Record excerpts below:

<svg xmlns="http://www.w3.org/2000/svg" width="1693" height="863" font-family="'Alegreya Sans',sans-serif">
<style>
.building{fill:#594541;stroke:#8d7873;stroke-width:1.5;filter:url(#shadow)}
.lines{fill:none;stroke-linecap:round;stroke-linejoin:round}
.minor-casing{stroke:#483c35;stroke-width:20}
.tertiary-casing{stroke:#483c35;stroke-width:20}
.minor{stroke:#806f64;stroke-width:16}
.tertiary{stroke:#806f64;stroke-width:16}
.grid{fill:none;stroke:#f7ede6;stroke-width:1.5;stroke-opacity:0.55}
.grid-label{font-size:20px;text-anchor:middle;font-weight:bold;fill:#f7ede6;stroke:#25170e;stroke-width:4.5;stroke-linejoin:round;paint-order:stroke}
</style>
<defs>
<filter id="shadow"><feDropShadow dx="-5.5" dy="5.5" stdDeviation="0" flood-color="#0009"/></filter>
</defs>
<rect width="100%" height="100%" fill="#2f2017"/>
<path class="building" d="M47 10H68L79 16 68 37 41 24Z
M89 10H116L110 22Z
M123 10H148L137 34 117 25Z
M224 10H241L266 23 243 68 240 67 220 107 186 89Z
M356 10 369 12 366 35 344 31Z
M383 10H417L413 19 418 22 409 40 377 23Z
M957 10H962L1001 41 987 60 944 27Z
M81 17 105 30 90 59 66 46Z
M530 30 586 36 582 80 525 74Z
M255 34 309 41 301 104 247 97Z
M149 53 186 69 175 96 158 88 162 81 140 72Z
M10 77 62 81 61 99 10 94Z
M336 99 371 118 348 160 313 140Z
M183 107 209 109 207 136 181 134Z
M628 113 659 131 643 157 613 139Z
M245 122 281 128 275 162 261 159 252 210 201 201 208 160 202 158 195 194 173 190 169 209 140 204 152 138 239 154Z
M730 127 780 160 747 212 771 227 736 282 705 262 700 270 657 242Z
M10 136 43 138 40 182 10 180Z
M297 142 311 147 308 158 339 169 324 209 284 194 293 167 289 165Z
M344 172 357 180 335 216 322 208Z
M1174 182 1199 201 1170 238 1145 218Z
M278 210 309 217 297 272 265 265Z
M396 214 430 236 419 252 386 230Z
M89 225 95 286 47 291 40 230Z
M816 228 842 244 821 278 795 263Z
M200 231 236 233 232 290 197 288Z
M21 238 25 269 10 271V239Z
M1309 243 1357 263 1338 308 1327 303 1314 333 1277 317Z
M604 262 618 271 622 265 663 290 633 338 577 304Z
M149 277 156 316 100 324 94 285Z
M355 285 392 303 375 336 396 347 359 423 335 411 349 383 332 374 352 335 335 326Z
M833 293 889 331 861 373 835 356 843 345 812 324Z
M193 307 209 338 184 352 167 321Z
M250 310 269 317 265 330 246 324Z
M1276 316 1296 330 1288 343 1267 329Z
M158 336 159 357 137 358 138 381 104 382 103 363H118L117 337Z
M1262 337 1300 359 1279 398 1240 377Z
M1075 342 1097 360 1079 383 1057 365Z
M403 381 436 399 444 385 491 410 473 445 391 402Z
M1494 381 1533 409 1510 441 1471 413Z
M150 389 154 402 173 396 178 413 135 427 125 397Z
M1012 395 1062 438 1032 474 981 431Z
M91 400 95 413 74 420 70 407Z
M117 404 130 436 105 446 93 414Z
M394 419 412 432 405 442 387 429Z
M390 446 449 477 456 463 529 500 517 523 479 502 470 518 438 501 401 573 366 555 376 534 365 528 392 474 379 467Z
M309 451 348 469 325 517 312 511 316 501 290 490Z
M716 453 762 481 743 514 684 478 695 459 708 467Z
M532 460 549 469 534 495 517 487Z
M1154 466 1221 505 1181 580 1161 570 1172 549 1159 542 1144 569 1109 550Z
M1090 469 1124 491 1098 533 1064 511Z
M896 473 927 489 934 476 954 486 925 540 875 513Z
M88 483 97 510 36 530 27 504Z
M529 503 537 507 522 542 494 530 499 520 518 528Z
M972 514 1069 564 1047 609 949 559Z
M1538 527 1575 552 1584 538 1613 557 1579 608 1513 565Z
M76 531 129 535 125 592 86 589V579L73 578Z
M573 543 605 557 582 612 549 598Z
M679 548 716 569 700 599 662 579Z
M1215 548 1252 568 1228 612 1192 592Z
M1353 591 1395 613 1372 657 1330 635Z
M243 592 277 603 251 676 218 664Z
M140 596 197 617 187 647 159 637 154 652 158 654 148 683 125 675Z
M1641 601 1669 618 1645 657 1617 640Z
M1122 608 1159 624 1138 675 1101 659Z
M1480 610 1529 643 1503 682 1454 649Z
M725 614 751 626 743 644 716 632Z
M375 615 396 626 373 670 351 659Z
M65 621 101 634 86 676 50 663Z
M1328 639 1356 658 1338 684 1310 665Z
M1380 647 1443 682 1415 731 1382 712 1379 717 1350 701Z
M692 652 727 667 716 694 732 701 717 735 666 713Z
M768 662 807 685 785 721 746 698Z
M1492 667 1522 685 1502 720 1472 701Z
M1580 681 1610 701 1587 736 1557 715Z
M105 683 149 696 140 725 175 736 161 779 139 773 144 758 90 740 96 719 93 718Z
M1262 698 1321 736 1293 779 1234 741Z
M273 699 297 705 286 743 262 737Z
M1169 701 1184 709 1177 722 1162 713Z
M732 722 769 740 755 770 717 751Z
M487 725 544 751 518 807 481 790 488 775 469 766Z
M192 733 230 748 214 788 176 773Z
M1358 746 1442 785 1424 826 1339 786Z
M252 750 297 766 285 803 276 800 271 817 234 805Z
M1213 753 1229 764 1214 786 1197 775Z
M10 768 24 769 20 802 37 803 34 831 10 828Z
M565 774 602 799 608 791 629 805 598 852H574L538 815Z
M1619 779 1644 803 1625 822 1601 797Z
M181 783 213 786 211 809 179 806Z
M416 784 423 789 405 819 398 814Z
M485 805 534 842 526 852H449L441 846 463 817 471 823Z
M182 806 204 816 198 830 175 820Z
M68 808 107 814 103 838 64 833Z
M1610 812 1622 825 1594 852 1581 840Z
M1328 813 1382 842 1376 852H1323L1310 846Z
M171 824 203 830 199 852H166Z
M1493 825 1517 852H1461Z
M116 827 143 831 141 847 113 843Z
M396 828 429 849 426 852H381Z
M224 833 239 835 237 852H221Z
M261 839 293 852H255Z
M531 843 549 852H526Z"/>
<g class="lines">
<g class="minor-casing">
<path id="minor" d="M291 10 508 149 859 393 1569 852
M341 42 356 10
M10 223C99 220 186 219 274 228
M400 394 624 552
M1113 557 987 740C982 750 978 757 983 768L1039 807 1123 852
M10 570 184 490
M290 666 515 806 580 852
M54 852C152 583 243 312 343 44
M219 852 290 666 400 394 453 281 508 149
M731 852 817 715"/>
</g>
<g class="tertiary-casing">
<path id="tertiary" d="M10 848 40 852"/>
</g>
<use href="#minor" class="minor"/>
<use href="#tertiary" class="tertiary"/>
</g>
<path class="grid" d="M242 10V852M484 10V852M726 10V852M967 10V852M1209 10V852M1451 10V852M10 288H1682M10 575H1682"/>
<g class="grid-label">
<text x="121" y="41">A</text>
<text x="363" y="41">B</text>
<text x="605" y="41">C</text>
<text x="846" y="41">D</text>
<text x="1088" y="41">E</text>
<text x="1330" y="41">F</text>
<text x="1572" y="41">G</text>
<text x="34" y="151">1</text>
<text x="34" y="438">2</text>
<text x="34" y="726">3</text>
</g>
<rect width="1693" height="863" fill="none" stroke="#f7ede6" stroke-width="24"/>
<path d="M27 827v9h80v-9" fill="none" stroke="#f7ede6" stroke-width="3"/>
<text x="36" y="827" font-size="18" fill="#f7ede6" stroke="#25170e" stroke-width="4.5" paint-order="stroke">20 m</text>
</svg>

End of Record excerpts.
Record excerpts below:

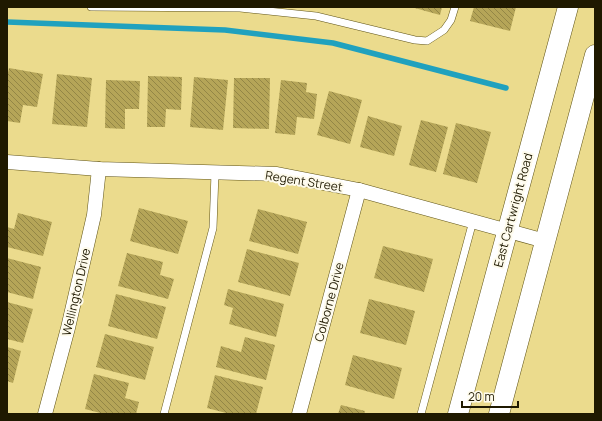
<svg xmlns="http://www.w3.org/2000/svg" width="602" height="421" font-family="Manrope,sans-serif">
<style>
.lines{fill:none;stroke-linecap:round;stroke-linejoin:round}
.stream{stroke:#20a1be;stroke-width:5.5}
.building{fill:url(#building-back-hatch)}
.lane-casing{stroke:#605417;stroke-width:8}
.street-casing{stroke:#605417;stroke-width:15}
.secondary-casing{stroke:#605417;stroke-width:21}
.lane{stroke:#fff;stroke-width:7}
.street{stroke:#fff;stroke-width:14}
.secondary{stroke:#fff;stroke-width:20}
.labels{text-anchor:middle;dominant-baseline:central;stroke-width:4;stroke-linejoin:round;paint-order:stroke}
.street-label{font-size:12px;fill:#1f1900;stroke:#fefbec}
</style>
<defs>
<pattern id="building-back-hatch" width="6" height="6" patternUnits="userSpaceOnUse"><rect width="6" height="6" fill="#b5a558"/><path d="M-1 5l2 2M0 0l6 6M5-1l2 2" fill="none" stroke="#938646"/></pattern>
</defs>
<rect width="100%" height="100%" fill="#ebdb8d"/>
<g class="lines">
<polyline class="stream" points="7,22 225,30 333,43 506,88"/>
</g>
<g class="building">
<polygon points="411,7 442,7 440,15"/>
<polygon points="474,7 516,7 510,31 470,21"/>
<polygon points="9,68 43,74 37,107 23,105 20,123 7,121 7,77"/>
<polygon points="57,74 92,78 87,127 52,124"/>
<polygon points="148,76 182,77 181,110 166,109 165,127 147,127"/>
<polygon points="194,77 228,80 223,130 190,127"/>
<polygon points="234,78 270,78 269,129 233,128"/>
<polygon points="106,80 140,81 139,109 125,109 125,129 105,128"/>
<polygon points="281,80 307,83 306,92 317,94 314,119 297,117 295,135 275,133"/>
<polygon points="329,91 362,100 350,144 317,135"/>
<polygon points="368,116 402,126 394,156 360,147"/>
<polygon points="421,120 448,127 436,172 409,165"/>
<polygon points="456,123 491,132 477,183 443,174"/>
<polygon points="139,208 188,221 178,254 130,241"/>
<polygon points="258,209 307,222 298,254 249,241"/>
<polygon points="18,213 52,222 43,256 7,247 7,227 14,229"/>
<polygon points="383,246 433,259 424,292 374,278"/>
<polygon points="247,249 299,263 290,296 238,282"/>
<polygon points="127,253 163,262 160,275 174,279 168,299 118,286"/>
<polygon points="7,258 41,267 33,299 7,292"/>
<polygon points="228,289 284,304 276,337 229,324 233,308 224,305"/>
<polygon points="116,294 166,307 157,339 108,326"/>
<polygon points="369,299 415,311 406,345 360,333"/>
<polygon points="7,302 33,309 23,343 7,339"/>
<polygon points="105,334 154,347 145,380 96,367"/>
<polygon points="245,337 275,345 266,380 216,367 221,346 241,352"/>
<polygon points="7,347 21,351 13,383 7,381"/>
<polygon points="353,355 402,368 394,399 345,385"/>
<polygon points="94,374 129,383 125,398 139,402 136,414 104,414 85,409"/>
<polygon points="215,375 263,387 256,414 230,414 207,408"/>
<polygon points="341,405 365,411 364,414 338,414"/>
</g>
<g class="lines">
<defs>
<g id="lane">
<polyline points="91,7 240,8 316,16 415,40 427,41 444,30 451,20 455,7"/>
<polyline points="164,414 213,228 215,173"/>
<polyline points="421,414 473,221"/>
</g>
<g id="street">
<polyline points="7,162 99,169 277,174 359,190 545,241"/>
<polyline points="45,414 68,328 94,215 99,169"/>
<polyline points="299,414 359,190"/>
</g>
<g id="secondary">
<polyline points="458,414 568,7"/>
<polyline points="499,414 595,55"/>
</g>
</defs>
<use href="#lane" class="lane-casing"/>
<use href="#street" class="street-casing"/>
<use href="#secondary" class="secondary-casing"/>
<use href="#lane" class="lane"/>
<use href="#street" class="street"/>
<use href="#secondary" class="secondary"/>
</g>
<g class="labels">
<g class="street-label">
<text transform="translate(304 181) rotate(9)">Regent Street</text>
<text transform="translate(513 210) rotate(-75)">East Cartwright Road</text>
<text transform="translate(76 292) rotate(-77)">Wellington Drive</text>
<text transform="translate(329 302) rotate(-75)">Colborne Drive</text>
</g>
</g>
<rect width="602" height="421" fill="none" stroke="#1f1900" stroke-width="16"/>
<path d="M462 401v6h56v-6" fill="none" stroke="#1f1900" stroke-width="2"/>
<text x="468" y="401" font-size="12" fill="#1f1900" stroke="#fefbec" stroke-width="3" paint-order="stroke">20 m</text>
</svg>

End of Record excerpts.

Look above for the line holding "M81 17 105 30 90 59 66 46Z", then set down exactly that line and every line after it up to and including the line holding "M679 548 716 569 700 599 662 579Z", with nothing else.

M81 17 105 30 90 59 66 46Z
M530 30 586 36 582 80 525 74Z
M255 34 309 41 301 104 247 97Z
M149 53 186 69 175 96 158 88 162 81 140 72Z
M10 77 62 81 61 99 10 94Z
M336 99 371 118 348 160 313 140Z
M183 107 209 109 207 136 181 134Z
M628 113 659 131 643 157 613 139Z
M245 122 281 128 275 162 261 159 252 210 201 201 208 160 202 158 195 194 173 190 169 209 140 204 152 138 239 154Z
M730 127 780 160 747 212 771 227 736 282 705 262 700 270 657 242Z
M10 136 43 138 40 182 10 180Z
M297 142 311 147 308 158 339 169 324 209 284 194 293 167 289 165Z
M344 172 357 180 335 216 322 208Z
M1174 182 1199 201 1170 238 1145 218Z
M278 210 309 217 297 272 265 265Z
M396 214 430 236 419 252 386 230Z
M89 225 95 286 47 291 40 230Z
M816 228 842 244 821 278 795 263Z
M200 231 236 233 232 290 197 288Z
M21 238 25 269 10 271V239Z
M1309 243 1357 263 1338 308 1327 303 1314 333 1277 317Z
M604 262 618 271 622 265 663 290 633 338 577 304Z
M149 277 156 316 100 324 94 285Z
M355 285 392 303 375 336 396 347 359 423 335 411 349 383 332 374 352 335 335 326Z
M833 293 889 331 861 373 835 356 843 345 812 324Z
M193 307 209 338 184 352 167 321Z
M250 310 269 317 265 330 246 324Z
M1276 316 1296 330 1288 343 1267 329Z
M158 336 159 357 137 358 138 381 104 382 103 363H118L117 337Z
M1262 337 1300 359 1279 398 1240 377Z
M1075 342 1097 360 1079 383 1057 365Z
M403 381 436 399 444 385 491 410 473 445 391 402Z
M1494 381 1533 409 1510 441 1471 413Z
M150 389 154 402 173 396 178 413 135 427 125 397Z
M1012 395 1062 438 1032 474 981 431Z
M91 400 95 413 74 420 70 407Z
M117 404 130 436 105 446 93 414Z
M394 419 412 432 405 442 387 429Z
M390 446 449 477 456 463 529 500 517 523 479 502 470 518 438 501 401 573 366 555 376 534 365 528 392 474 379 467Z
M309 451 348 469 325 517 312 511 316 501 290 490Z
M716 453 762 481 743 514 684 478 695 459 708 467Z
M532 460 549 469 534 495 517 487Z
M1154 466 1221 505 1181 580 1161 570 1172 549 1159 542 1144 569 1109 550Z
M1090 469 1124 491 1098 533 1064 511Z
M896 473 927 489 934 476 954 486 925 540 875 513Z
M88 483 97 510 36 530 27 504Z
M529 503 537 507 522 542 494 530 499 520 518 528Z
M972 514 1069 564 1047 609 949 559Z
M1538 527 1575 552 1584 538 1613 557 1579 608 1513 565Z
M76 531 129 535 125 592 86 589V579L73 578Z
M573 543 605 557 582 612 549 598Z
M679 548 716 569 700 599 662 579Z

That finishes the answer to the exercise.